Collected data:
+ + + +

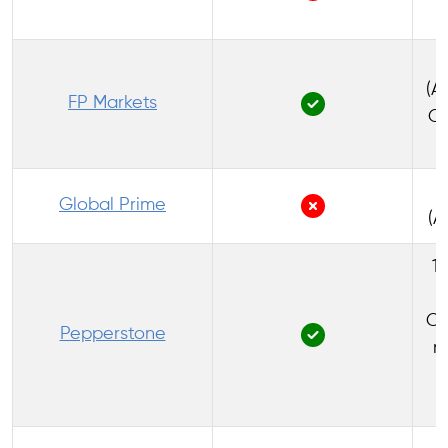
1
(A
FP Markets
Co
Global Prime
(A
1
Co
Pepperstone
re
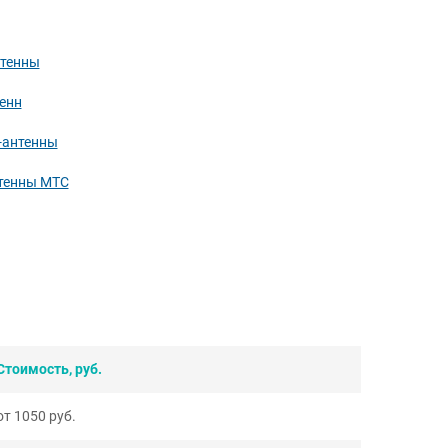
нтенны
енн
-антенны
нтенны МТС
Стоимость, руб.
от 1050 руб.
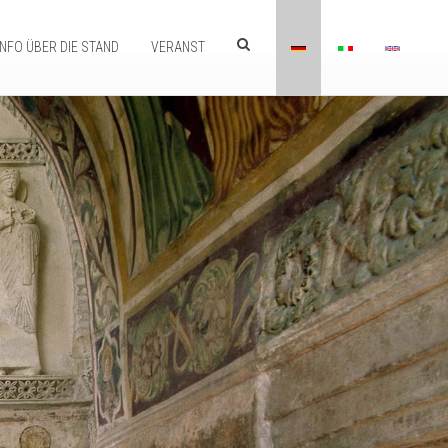
INFO ÜBER DIE STAND
VERANST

+ + + +

WHAT THIS TASK INVOLVES: Leave out the pictures and return every record word for word.

RESPONSE BOX:
1
(A
FP Markets
Co
Global Prime
(A
1
Co
Pepperstone
re
нтенны
енн
-антенны
нтенны МТС
Стоимость, руб.
от 1050 руб.
INFO ÜBER DIE STAND
VERANST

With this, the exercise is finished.